Now you are just grasping at straws. If there is not enough space in one area to provide them with what they want, they will move somewhere else that can. Fads don't trump economics. But that's a temporary conflict over vacancies and construction, anyway, and not relevant at all to the conversation of whether people's ability to restrict entry to their own homes puts people in significant conflict; which, the only one you can come up with is mass migration, meaning the housing analogy itself just doesn't fit.
Fads, economics...both of these are reasons why people do things en masse. People frequently come into conflict over who lives where now, and have throughout history. There's different systems for dealing with this, but just assuming we can handwave the problem away is a bit ludicrous. Every functioning society I can think of has a justice system that handles who gets what. It's a fundamental part of society.
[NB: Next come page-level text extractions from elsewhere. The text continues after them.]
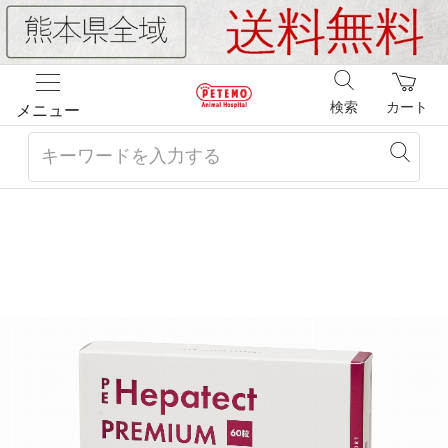
検索
カート
メニュー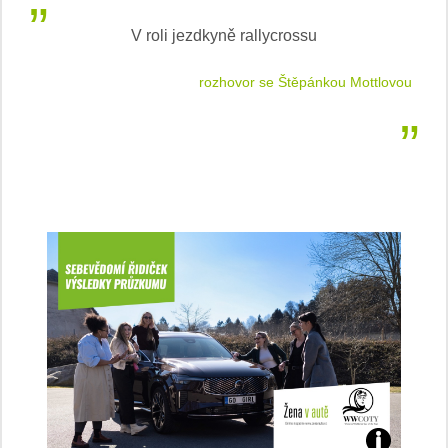
V roli jezdkyně rallycrossu
LEA
 jízdu
rozhovor se Štěpánkou Mottlovou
Look at Hippo's example. Two families, one house. It's a good, simple example. What happens if two siblings would both prefer to live in the family home and raise their own families there in turn? It's a modestly sized home, so there is not room for both, and anyways, the siblings don't get on well enough for that, and both think that they ought to get it now that their parents have passed on. Whoever doesn't get it will be unhappy. How do you solve this?
This ain't some odd hypothetical, comes up all the time.
Thesh wrote:Then you need therapy; it's not the rules over housing that's the problem, it's you. You are talking about two people being in dispute over something specific; no, not everyone will get their way all the time. I'm talking about the right to restrict people from their homes not being in conflict with others in general, not who has to move out after a breakup. Again, when people have their spaces, there is no conflict; this is only over people finding spaces, which is really not that big of a deal - sure, some people won't be happy but that's a personal issue not a political one. Either way, personal disputes are not the kinds of conflicts I'm interested in.
What's the boundary between the personal and the political, then?
Could you say that Trump's twitter feed is purely personal or purely political? What is the difference between a personal grievance and a political grievance to Trump? Do you think he makes a distinction, or even cares?
Politics, honestly, is just a bunch of personal grievances writ large. LGBT rights matter because they are the summation of many personal grievances. If actual people weren't being hurt/helped, would it matter as a political issue? The actual people involved are important at every level of politics.